A: I’m not sure, I guess I liked math and science growing up, and got into coding when I was younger.

B: Do you like it? Why or why not?

A: It’s okay, I guess when I was a kid I actually thought I’d become a musician or something.

*CUE actually interesting conversation to follow*

I’m reminded of the concept of sonder, popularized by John Koenig:

“the realization that each random passerby is living a life as vivid and complex as your own.”

Don’t discount people. I try to approach each new person with curiosity and an appreciation for the richness of their inner lives.

Imagine you head into an event, and see 100 other people there. How many people would you have to “network with” in order to consider it good?

One. Before I step into an event, I always remind myself that this is worth it if I meet even one cool person I could see myself hanging out with again.

Dunbar’s number says that a human can comfortably maintain 150 meaningful social relationships with 50 of them being “good friends” - where you know who they are, their personalities, and how you relate to them. People commonly burn themselves out from networking by maximizing the wrong variable, quantity instead of quality.

You will not mesh with everyone — there will be awkward conversations. You’re not held hostage to stay in a conversation: gracefully exit if things feel off.

This is merely a calibration in this anthropology experiment - did this event have the types of people you thought it would? Why didn’t you hit it off?

A tweet with a quote I love to remember.

Be true to yourself. This sounds obvious to say out loud, but a lot of people have a “networking mode” in which they put up a front and fake energy.

Understand where you can thrive and stay away from energy sucking events. I personally try to avoid large gatherings of more than 50+ people, unless I’m feeling particularly energetic.

A viral tweet that drew lots of discussion around SF "networking”.

Authentic networking should feel energizing, natural, and serendipitous.
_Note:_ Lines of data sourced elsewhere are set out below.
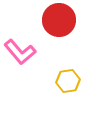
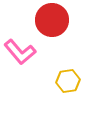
red circle: moved 7 px left
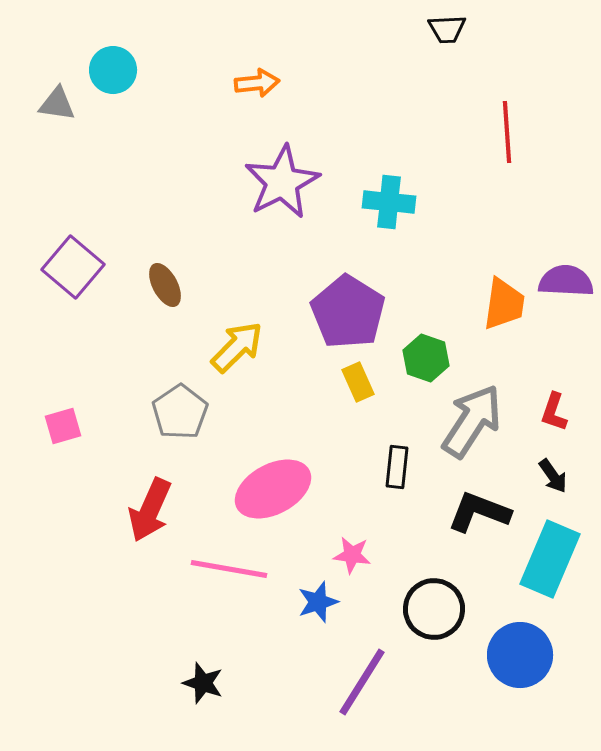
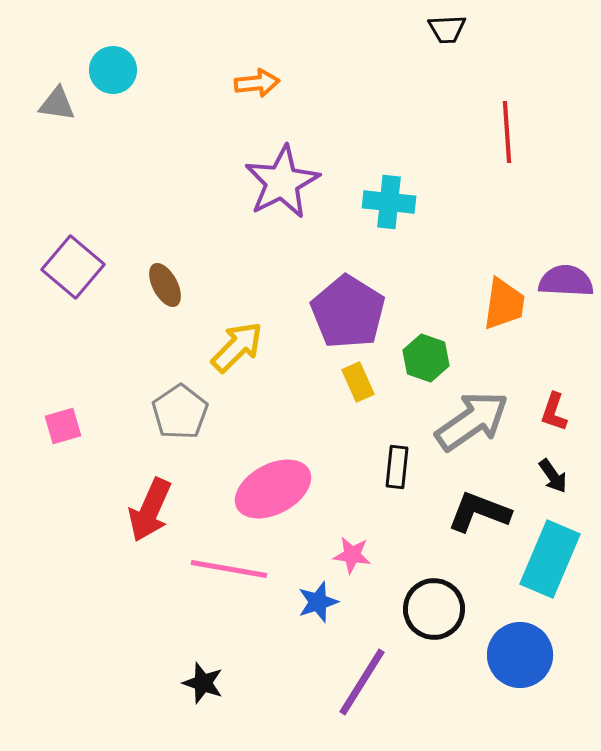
gray arrow: rotated 22 degrees clockwise
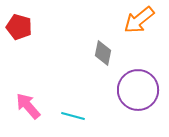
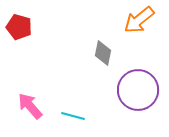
pink arrow: moved 2 px right
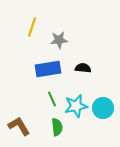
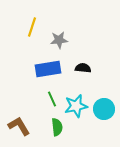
cyan circle: moved 1 px right, 1 px down
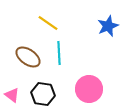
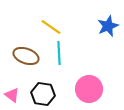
yellow line: moved 3 px right, 4 px down
brown ellipse: moved 2 px left, 1 px up; rotated 15 degrees counterclockwise
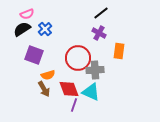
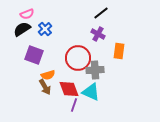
purple cross: moved 1 px left, 1 px down
brown arrow: moved 1 px right, 2 px up
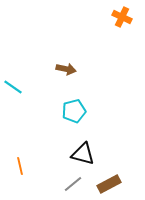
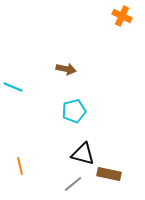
orange cross: moved 1 px up
cyan line: rotated 12 degrees counterclockwise
brown rectangle: moved 10 px up; rotated 40 degrees clockwise
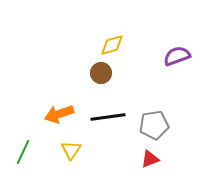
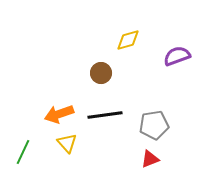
yellow diamond: moved 16 px right, 5 px up
black line: moved 3 px left, 2 px up
yellow triangle: moved 4 px left, 7 px up; rotated 15 degrees counterclockwise
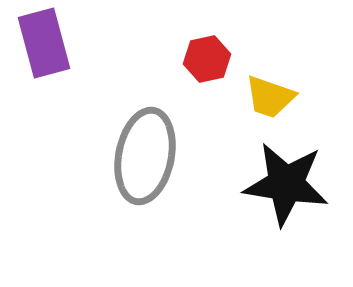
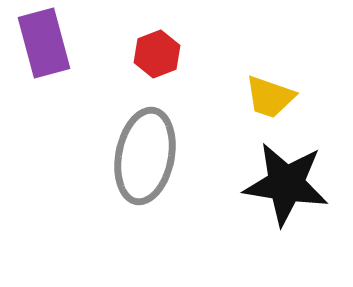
red hexagon: moved 50 px left, 5 px up; rotated 9 degrees counterclockwise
When do you hit gold and meet someone you can trust with shared goals and values - actually follow up. Make plans on the spot if you have to.

Great relationships are built on mutual value, sure—but they start with generosity. Uncover what it is they really need and who they are before asking ‘what can I do for you?’ The ‘what can you do for me?’ part tends to work itself out.

You have a dream of making a short film?

I have a friend who went to film school and is looking for help.

You want to become a DJ?

Come out to a concert I’m going to, I know the DJ there!

Networking is the gift that keeps giving — good people know good people.

If you hate networking, be the change you want to see.